Teils leider eher langweilige Passagen, aber insgesamt rund

Von: Tabea Datum: 09.12.2017

https://habutschu.com

Pluspunkte: Das Buch lässt sich gut lesen, die Sprache ist flüssig und die Kapitellänge angenehm. Die vielen Perspektivwechsel sind gut gestaltet, sodass ich eigentlich immer wusste, wo ich in der Geschichte stehe.

Minuspunkte: Ein klein wenig verwirrend sind die Zeitsprünge zwischen den ersten Kapiteln für mich gewesen, auch wenn sie mit Datum versehen waren. Zudem nervten mich die Passagen über die russische Politik doch irgendwie, konnten mich einfach nicht fesseln. Außerdem fand ich es schade, dass zwei Handlungsstränge scheinbar keinerlei Verbindung miteinander haben.
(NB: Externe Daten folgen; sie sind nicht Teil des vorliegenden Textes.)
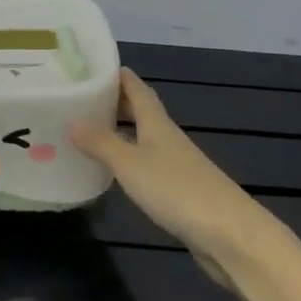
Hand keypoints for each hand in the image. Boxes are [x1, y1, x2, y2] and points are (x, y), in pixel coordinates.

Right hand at [72, 71, 268, 267]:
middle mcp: (168, 138)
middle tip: (84, 100)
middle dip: (117, 103)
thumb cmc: (176, 190)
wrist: (228, 234)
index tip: (95, 67)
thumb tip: (72, 120)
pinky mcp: (180, 191)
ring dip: (122, 132)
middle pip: (142, 112)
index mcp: (157, 124)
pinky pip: (148, 165)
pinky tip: (116, 171)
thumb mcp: (130, 164)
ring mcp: (176, 165)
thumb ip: (101, 143)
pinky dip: (129, 160)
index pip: (137, 90)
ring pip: (145, 139)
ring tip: (92, 132)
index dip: (119, 77)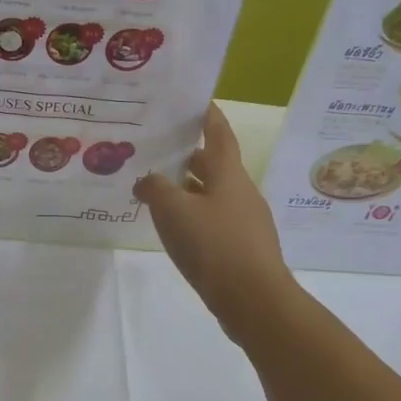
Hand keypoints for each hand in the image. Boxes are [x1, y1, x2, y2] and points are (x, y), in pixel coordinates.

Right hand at [134, 104, 296, 340]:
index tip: (196, 100)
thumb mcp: (173, 210)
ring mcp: (245, 222)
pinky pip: (214, 221)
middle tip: (159, 150)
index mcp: (228, 175)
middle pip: (214, 166)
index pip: (219, 134)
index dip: (208, 116)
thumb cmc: (213, 245)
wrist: (253, 300)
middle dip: (189, 156)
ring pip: (212, 195)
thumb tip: (146, 180)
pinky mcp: (242, 249)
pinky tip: (175, 229)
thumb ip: (155, 188)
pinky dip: (194, 217)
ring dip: (188, 190)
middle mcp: (241, 193)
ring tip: (158, 191)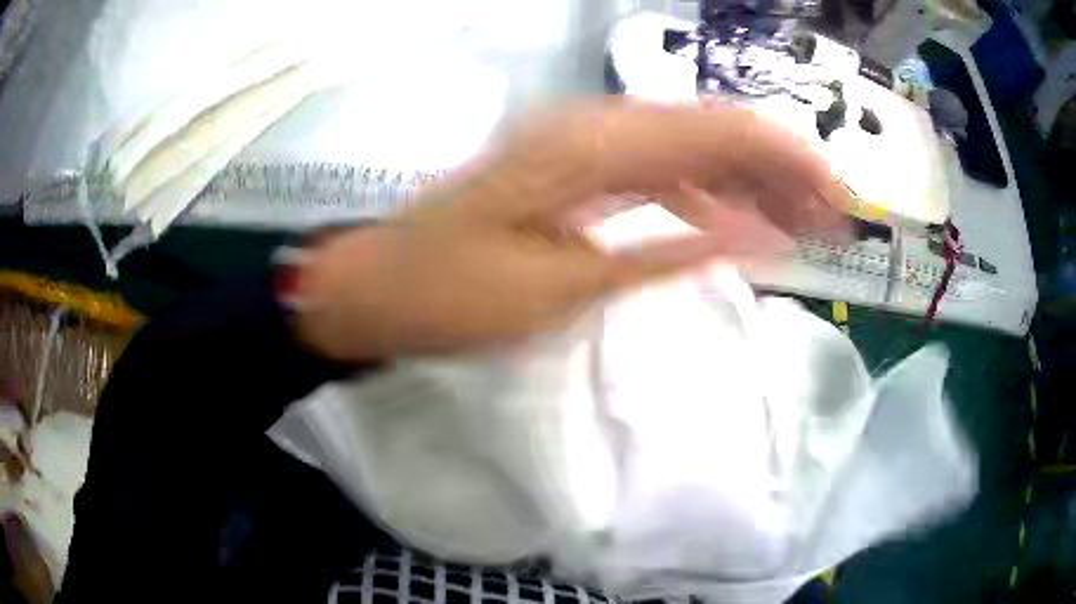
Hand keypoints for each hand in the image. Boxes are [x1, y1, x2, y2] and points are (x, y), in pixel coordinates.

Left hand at [295, 101, 850, 361]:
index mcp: (592, 148)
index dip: (789, 161)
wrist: (381, 288)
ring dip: (748, 183)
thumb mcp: (563, 289)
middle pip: (713, 132)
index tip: (838, 198)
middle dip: (780, 172)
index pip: (720, 134)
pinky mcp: (571, 170)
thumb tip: (752, 236)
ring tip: (798, 223)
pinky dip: (703, 195)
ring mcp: (580, 145)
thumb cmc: (454, 297)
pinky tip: (732, 222)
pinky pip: (657, 171)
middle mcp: (593, 128)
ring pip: (690, 149)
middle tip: (830, 218)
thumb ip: (663, 253)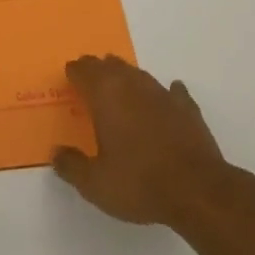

Meine Meinung: Durch die wechselnde Erzählperspektive konnte mich der Anfang der Buches fesseln, doch später war ich genervt davon, dass es so häufig um den Spion und die russischen Machthaber ging. Trotzdem las ich recht schnell weiter, da ich eben hoffte, dass bald wieder Abschnitte kommen, die von dem Mädchen erzählen.
Die Nachkriegszeit zählt außerdem zu den Epochen, die mich am meisten interessieren, und daher war es schön, Einblicke in das Leben in der DDR rund um den großen Aufstand herum zu bekommen.
Am Ende war ich dann doch enttäuscht, dass nicht alle Handlungsstränge zusammengeführt wurden und mir fehlte in der Geschichte des Mädchens eine zu wichtige Phase. Aber gut, man kann nicht alles haben und der letzte Satz ist wieder sehr schön, sodass ich den Rest verzeihen kann.